── Vorliegender Text ──
Es scheint aber so zu sein, dass gerade bei der Werbung das Bild mit dem angezogenen Körper auf die wenigen Stellen von Nacktheit focussiert werden, damit die Werbung „kommuniziert“ und der Zweck erfüllt wird. Der Zweck? Dass man vielleicht erregt wird? Nein, wer so etwas denkt, ist ein Schwein. Damit der Betreffende, der nicht erregt wird, etwas kauft, zum Beispiel.

Nun ist es aber auch so, dass unsere Mitmenschen beim Kauf von Kleidungsstücken solche Kleider auswählen, bei denen einige Körperstellen besonders hervorgehoben werden. Ganz besonders deutlich ist dies beim weiblichen Oberkörper zu sehen. Dies soll wahrscheinlich bei den Kleinkindern den Appetit auf die Ernährungseinnahme fördern.

Und die Nacktheit oder die raffinierte Teilnacktheit wird auch besonders von Frauen als Versprechen der Begattungsbereitschaft genutzt, wenn es um ganz andere Themen geht, bei denen die Frau und der unterschiedliche Auffassungen haben. Ob es dann auch immer zur Begattung kommt, kann nicht immer eruiert werden.

Wird ein Mann aber in solch einer Situation tatsächlich sexuell erregt, dann kann es durchaus sein, dass dies von der Frau angestrebt war, und dann eragiert sie böse, wenn er nicht darauf eingeht. Oder es sollte ein anderes Ziel damit erreicht werden, und er reagiert erregt, dann kann sie auch böse werden, wenn ihr Ziel gar nicht der Begattungsakt war, sondern das andere unausgesprochene Ziel.
───
── Verfügbare Daten ──
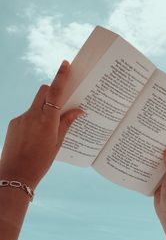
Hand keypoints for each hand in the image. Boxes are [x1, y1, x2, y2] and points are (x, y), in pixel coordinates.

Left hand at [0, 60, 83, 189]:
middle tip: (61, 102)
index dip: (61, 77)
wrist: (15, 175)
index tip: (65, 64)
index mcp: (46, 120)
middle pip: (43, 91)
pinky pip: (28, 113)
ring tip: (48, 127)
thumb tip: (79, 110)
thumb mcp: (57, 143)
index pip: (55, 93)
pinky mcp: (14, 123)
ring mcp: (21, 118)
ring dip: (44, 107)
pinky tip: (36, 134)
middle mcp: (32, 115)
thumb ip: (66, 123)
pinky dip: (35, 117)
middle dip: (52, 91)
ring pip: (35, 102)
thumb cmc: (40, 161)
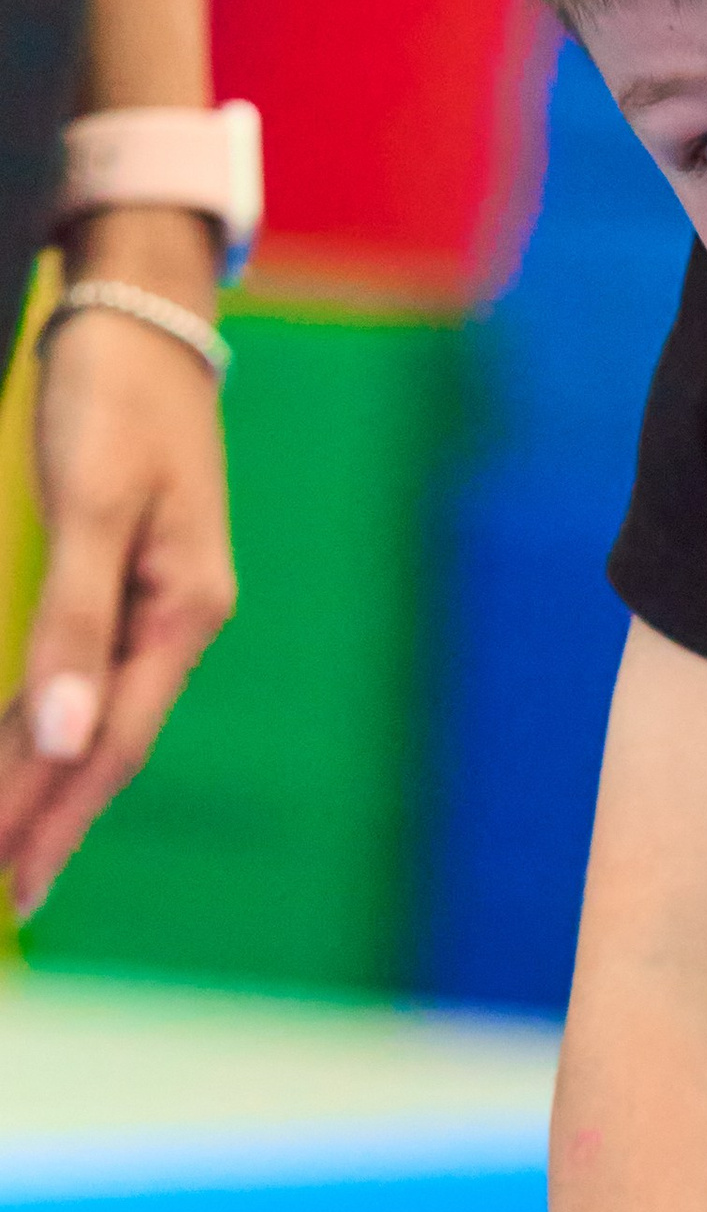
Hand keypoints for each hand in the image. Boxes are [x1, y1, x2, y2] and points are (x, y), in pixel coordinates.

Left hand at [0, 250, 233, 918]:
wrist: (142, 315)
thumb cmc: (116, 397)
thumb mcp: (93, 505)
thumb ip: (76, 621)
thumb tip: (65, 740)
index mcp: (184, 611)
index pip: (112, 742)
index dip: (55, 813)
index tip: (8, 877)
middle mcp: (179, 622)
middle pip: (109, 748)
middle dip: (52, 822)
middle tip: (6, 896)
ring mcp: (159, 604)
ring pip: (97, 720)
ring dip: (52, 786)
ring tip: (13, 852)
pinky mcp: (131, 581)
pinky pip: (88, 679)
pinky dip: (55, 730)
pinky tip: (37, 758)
───
── Verfügbare Daten ──
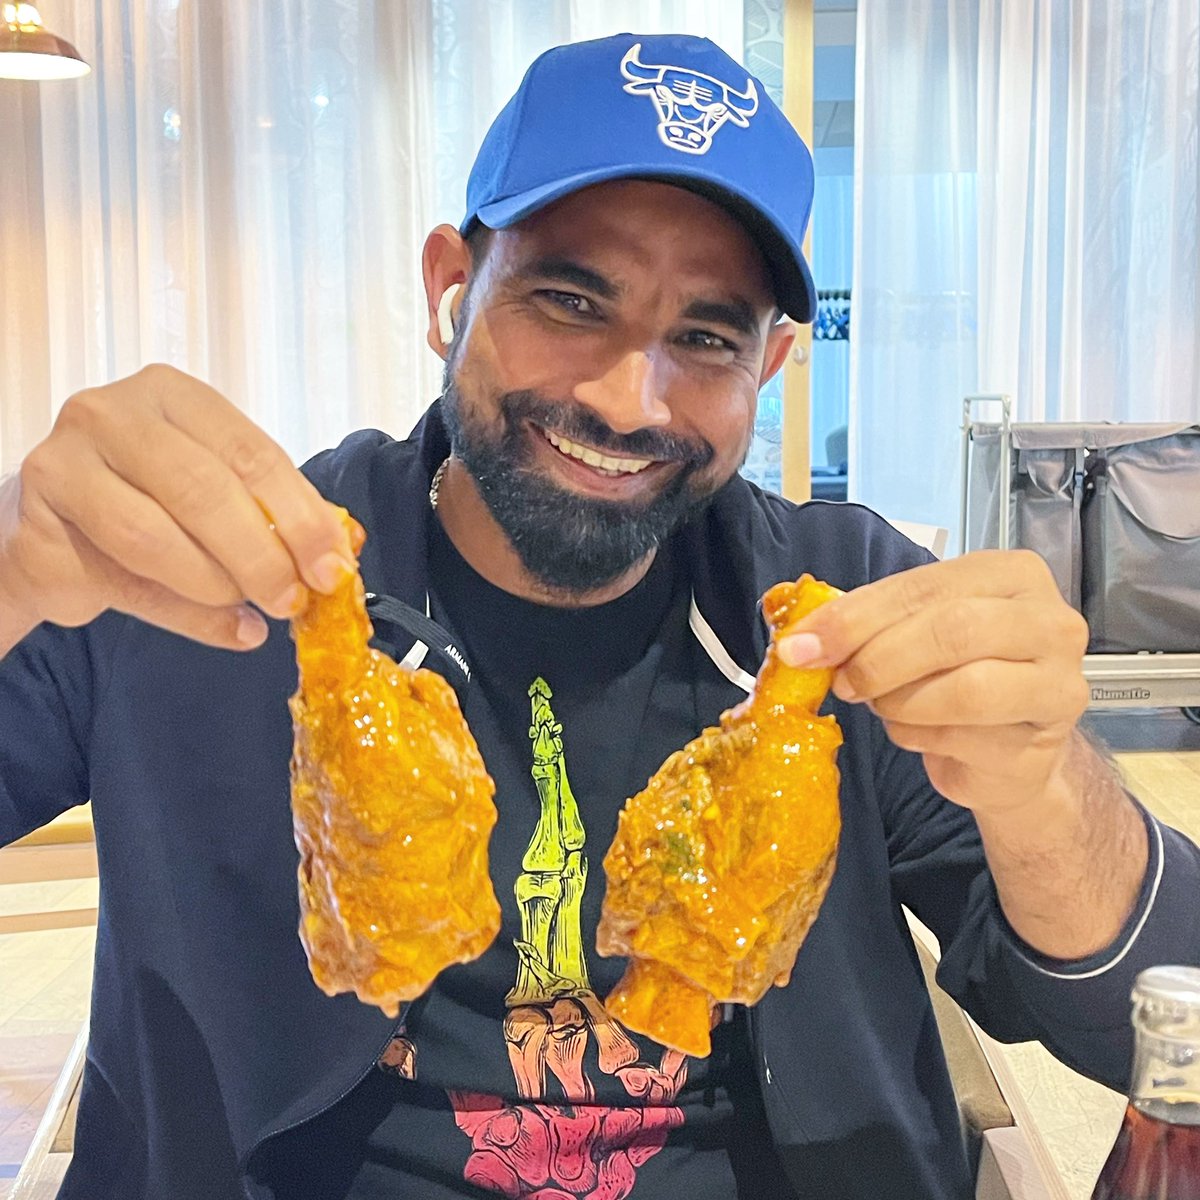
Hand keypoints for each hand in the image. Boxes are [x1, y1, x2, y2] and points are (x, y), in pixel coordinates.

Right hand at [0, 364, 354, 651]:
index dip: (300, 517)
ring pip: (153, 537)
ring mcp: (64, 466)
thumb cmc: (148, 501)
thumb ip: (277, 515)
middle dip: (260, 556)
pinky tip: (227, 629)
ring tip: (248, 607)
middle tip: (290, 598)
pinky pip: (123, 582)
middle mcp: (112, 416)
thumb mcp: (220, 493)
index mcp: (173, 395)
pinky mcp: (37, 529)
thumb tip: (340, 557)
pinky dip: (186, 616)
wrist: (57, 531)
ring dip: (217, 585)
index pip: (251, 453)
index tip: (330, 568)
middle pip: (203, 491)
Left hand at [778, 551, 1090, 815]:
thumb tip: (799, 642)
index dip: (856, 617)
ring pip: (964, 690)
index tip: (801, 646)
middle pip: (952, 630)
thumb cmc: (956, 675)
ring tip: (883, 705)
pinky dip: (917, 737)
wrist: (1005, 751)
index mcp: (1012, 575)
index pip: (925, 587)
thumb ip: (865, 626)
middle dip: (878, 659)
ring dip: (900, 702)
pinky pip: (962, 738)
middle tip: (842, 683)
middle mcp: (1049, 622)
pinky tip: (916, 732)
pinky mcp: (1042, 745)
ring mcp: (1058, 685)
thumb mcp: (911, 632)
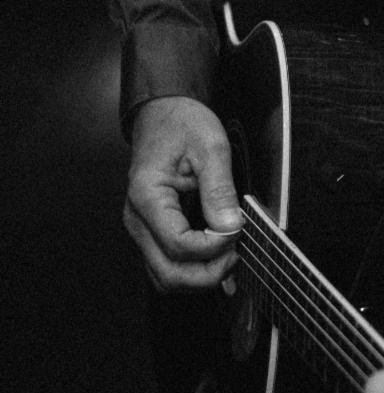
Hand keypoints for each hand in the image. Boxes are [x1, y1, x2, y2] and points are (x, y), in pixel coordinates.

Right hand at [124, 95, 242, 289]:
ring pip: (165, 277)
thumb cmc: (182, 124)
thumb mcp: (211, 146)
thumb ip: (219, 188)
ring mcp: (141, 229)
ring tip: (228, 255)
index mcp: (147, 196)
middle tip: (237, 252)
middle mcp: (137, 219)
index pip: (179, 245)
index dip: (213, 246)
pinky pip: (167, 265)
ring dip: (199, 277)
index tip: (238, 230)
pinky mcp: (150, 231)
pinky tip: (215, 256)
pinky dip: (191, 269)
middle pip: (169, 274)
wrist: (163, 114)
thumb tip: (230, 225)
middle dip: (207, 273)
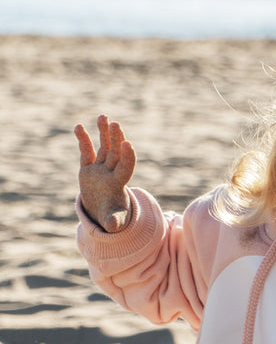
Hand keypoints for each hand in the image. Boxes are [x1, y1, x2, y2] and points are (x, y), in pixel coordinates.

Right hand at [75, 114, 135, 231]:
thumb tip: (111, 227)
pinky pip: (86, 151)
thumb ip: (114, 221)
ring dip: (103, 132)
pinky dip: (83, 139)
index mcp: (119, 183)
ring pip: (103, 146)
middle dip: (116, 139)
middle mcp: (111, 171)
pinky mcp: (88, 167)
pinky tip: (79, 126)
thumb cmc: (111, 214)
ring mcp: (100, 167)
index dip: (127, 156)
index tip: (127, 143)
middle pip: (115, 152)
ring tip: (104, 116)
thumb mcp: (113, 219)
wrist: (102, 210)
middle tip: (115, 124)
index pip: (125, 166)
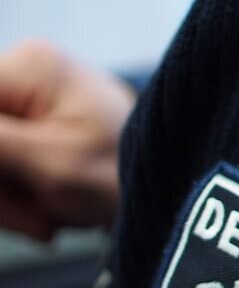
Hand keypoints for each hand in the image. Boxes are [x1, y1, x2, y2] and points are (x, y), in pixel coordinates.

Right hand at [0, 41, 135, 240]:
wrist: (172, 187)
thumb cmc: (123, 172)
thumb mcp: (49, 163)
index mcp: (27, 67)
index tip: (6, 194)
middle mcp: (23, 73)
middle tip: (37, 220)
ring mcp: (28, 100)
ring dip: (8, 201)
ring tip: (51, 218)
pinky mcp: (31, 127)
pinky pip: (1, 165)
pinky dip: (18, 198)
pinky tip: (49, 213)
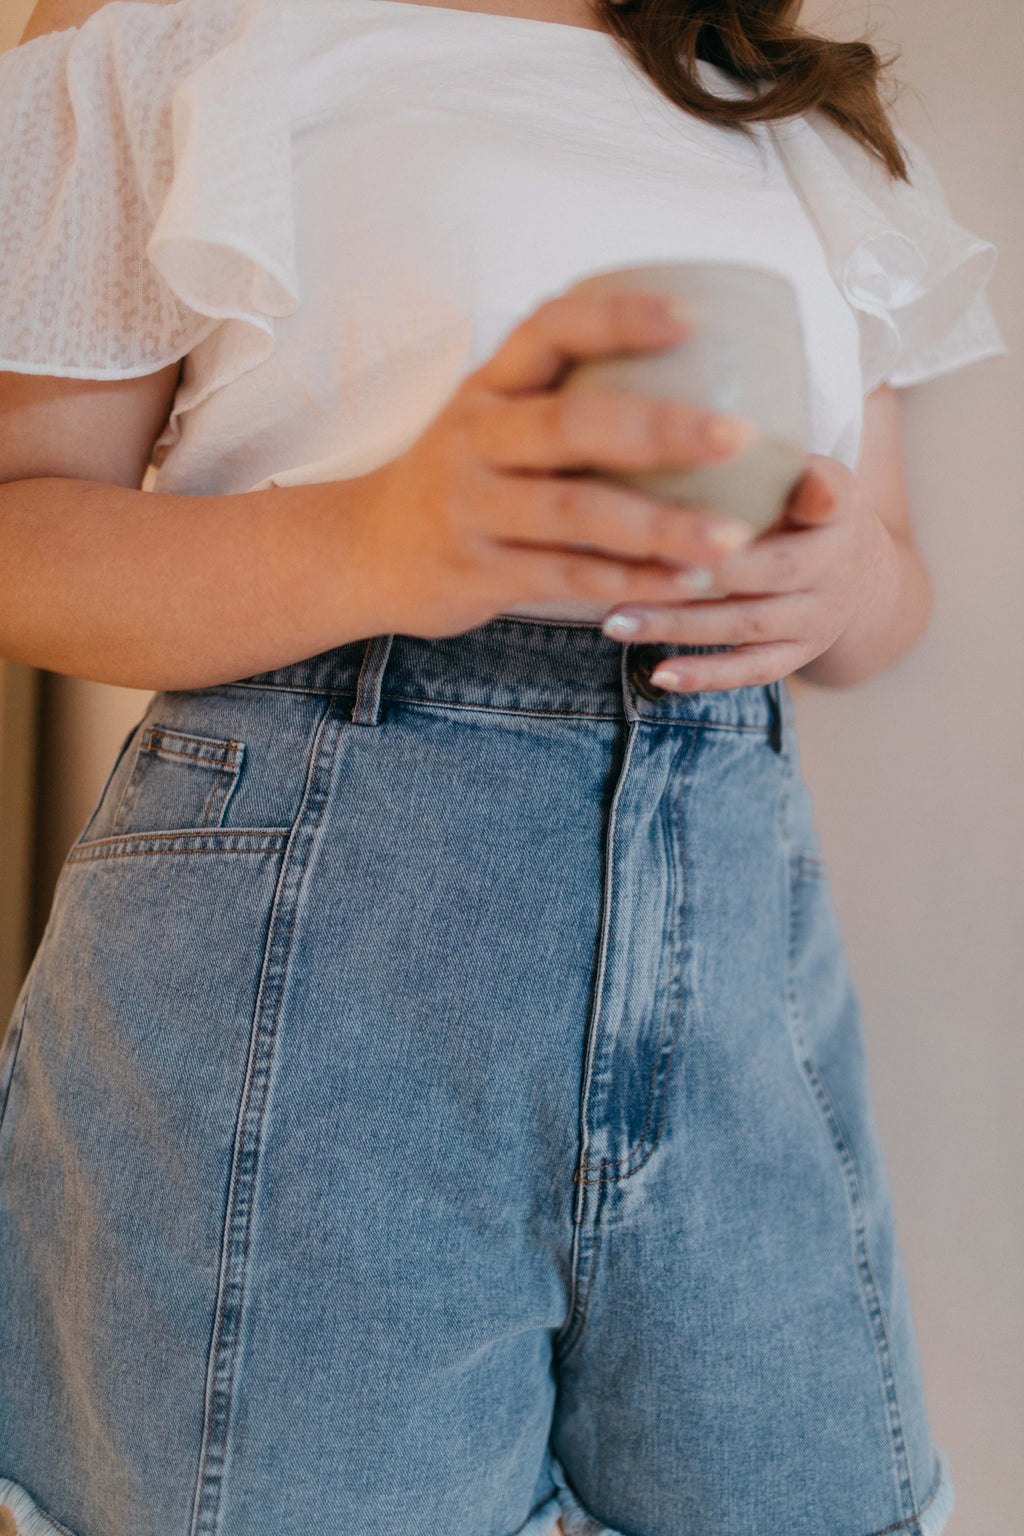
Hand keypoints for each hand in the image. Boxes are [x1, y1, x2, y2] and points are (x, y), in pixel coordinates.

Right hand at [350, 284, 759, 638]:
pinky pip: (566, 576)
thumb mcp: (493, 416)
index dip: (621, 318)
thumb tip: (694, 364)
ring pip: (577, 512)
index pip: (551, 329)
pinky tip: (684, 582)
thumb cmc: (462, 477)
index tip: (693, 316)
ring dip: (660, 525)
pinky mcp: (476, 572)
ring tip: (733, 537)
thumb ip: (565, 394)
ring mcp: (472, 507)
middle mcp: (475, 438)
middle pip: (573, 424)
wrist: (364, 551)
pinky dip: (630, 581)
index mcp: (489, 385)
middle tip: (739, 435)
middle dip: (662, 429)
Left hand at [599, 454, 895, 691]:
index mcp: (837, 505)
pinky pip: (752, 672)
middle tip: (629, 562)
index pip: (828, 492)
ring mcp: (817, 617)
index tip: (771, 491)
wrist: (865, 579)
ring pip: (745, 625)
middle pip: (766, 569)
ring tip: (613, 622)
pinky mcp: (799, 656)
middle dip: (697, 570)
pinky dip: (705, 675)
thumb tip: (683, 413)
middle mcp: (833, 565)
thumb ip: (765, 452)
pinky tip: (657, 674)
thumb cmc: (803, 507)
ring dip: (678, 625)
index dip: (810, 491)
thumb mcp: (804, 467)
───
Aufgabe 1: Prüfe, ob die folgenden Aussagen mit dem Text über Nacktheit in Werbung und Kleidung übereinstimmen, und belege jede Antwort mit Ja oder Nein und dem entscheidenden Wortlaut des Textes: (a) Beim Kleiderkauf wählen die Mitmenschen Kleider, die einige Körperstellen besonders hervorheben. (b) Dem Text zufolge kommt es immer zur Begattung. (c) Am deutlichsten zeigt sich die Hervorhebung beim weiblichen Oberkörper.
Aufgabe 2: Schreibe den Text über Nacktheit in Werbung und Kleidung ab seinem letzten Satz weiter.

Antwort 1:
(a) Ja – „dass unsere Mitmenschen beim Kauf von Kleidungsstücken solche Kleider auswählen, bei denen einige Körperstellen besonders hervorgehoben werden“
(b) Nein – „Ob es dann auch immer zur Begattung kommt, kann nicht immer eruiert werden.“
(c) Ja – „Ganz besonders deutlich ist dies beim weiblichen Oberkörper zu sehen.“

Antwort 2:
Dei Sache mit dem Sexversprechen in der Werbung von Produkten wie in der Werbung für Begattungshandlungen würde vielleicht gar nicht funktionieren, wenn es üblich wäre, dass die Menschen nackt umherlaufen würden. Vielleicht geht es generell darum, durch das Verbergen des natürlichen Körpers einen unnatürlichen Spannungszustand hervorzurufen, der dann zu anderen nicht genannten erwünschten Zuständen oder Erfüllungen führt.

Daher scheint es für viele Menschen, die finanzielle oder andere Interessen haben, sehr wichtig zu sein, dass diese Bekleidungsgebote immer strikt eingehalten werden. Und daher werden immer andere Gründe dafür genannt, wenn jemand ermahnt wird, diese Gebote einzuhalten.

Als wir beim Open-Ohr-Festival unseren Infostand aufgebaut hatten, sagte ein Standbesucher zu uns, dass dieses Festival noch wie früher sei, denn dort würden eine Reihe junger Männer mit nacktem Oberkörper auf der Wiese rumtollen, was bei anderen Festivals heutzutage gar nicht mehr üblich sei.

Nun muss ich bekennen, dass ich mir dieses Spiel der jungen Männer auch interessiert und mit Gefallen angesehen hatte, freilich ohne nun gleich deshalb erregt zu sein. Ich weiß ja, dass man solche ansprechenden Bilder mit einiger Distanz anzusehen hat, besonders wenn man als schwuler Mann am Infostand steht, den man ist ja doch an solch einem Stand mehr unter Beobachtung, als manche so meinen.

Hier gilt das, was ich bei einem Kölner Fastnachtsschlager gehört habe: „... mir losse uns net dran fummele, mir losse kejner ran ...“. Aber sie lassen sicherlich durchaus die eine oder andere ran. Und selbst wenn sie sich von dem einen oder anderen dran fummeln lassen würden und auch selber fummeln würden, dann käme ich in meinem Alter wohl kaum mehr ernsthaft in Betracht.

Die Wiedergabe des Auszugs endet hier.